Data Access

Available data

As discussed in the Simulations page, Symphony is organized into several suites of zoom-in simulations that respectively correspond to host halos containing the following solar masses (\(M_\odot\)): the LMC (\(10^{11}\)), Milky Way (\(10^{12}\)), Group (\(10^{13}\)), L-Cluster (\(4\times 10^{14}\)), and Cluster (\(10^{15}\)) suites.

For each halo in these suites, Symphony contains information on the evolution of halos and particles over time. Because of the size of these data sets, a limited number of them are currently available for download.

Halos: This dataset contains information on the subhalos of the simulated host halos, including the evolution of those subhalos over time. Disrupted subhalos and “splashback” subhalos are also included. The subhalos, their properties, and their evolution over time were calculated with a combination of Rockstar, consistent-trees, and custom routines designed to remove numerical artifacts. A custom format is used for these halos, as descibed in the Data Access Tutorial and the Data Access Reference. This dataset is light-weight enough to analyze on a personal computer, is relatively easy to use, and will be sufficient for the majority of halo-based research tasks.

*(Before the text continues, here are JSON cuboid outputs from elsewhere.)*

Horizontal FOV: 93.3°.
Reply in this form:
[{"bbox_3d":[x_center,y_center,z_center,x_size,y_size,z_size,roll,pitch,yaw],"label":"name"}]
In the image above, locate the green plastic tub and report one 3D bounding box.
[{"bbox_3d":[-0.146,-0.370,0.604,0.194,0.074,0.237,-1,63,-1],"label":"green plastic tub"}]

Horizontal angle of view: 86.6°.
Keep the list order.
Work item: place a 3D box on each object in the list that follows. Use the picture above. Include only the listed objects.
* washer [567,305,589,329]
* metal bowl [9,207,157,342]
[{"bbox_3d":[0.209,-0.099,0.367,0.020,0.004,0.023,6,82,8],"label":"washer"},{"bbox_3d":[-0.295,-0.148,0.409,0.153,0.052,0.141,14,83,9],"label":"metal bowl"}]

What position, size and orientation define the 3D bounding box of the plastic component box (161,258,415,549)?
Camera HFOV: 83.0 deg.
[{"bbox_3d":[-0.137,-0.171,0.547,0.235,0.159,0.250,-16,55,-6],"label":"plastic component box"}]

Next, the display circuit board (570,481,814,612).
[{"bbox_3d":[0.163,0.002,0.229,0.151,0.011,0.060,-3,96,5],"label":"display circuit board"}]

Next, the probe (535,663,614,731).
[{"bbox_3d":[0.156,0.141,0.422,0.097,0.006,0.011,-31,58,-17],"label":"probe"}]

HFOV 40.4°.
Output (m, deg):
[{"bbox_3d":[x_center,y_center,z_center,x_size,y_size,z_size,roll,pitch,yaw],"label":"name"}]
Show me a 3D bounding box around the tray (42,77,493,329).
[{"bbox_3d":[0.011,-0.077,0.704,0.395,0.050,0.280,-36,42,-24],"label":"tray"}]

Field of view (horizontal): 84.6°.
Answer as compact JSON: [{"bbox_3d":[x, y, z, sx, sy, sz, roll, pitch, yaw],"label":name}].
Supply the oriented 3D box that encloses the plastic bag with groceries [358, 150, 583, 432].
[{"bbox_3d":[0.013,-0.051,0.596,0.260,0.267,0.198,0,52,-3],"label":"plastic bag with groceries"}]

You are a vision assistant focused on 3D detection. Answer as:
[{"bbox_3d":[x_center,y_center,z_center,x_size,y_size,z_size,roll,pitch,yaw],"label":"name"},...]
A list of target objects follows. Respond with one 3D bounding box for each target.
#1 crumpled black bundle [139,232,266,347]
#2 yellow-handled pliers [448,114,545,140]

Trees: This dataset contains the full “merger trees” for all the high-resolution objects in the box, not just the subhalos near the central host. The trees also have the full merger history of each object. These trees were generated with Rockstar and consistent-trees, but have been converted to a more efficient and easy-to-use format and heavily annotated with several custom routines, as described in the Data Access Tutorial and the Data Access Reference. This dataset is large enough that it will be difficult to analyze on a personal computer, and it will be unnecessary for most halo-based analysis tasks, even those that require looking at the evolution of objects over time.

The table below shows the sizes of the different different datasets across the different simulation suites.

Suite Name

\(N_{\rm hosts}\)

subhalos

trees

SymphonyLMC

39

0.16 GB

18 GB

SymphonyMilkyWay

45

0.77 GB

62 GB

SymphonyGroup

49

0.83 GB

227 GB

SymphonyLCluster

33

0.18 GB

21 GB

SymphonyCluster

96

1.1 GB

160 GB

Downloading Data

You can download this data with Symphony’s data analysis library, symlib. A full reference for this library can be found here.

symlib can be installed with pip. It depends on the standard scientific python libraries, numpy, scipy, and matplotlib. It also depends on the cosmology library colossus. symlib will automatically install these libraries if they are not already on your machine, but if you encounter issues, you can find installation instructions for all four libraries on their respective web pages.

If you don’t have pip installed, follow the instructions here. Then, from the command line, run the following command.

pip install symlib -U

Next, obtain a username and password, by filling out this form. A user name and password will be emailed to you.

You can use the symlib.download_files() function to download whichever datasets you want to use. The entire dataset will be stored in a single base directory. Each suite has is its own sub-directory within the base, and each zoom-in simulation has a subdirectory within its suite.

The following Python code shows examples of how to use this function.

import symlib

user = "my_user_name"
password = "my_password"

# The base directory where data will be downloaded to.
# All the suites and halos will be properly ordered
# within this, so each halo's location will end up being
# {data_dir}/{suite_name}/{halo_name}.
data_dir = "path/to/storage/location"

# The type of data you want to download. "halos" is
# the basic halo information associated with the
# central host, and "trees" is that plus the full
# merger tree of the simulation.
target = "halos"

# Exmaple 1
# Download the first host halo in the Milky Way-mass suite.
symlib.download_files(user, password, "SymphonyMilkyWay", 0,
        data_dir, target=target)

# Example 2
# Download all the host halos in the Milky Way-mass suite.
symlib.download_files(user, password, "SymphonyMilkyWay", None,
        data_dir, target=target)

# Example 3
# Download all the host halos across all the suites.
symlib.download_files(user, password, None, None,
        data_dir, target=target)

# Example 4
# Download a specific halo that you know the name of.
symlib.download_files(user, password, "SymphonyMilkyWay", "Halo023",
        data_dir, target=target)

You can also get a list of suite names with symlib.suite_names() and host counts for a given suite with symlib.n_hosts() so you can use a fine-tuned for loop instead of None.

If you are running tests on a machine where you don’t have much storage space, the smallest host is Halo933 in SymphonyLMC, with a "halos" size of 2.3 MB and "trees" size of 227 MB.

symlib also offers the functions symlib.download_packed_files() and symlib.unpack_files(), which might be helpful if you are running a long download request that gets interrupted midway through.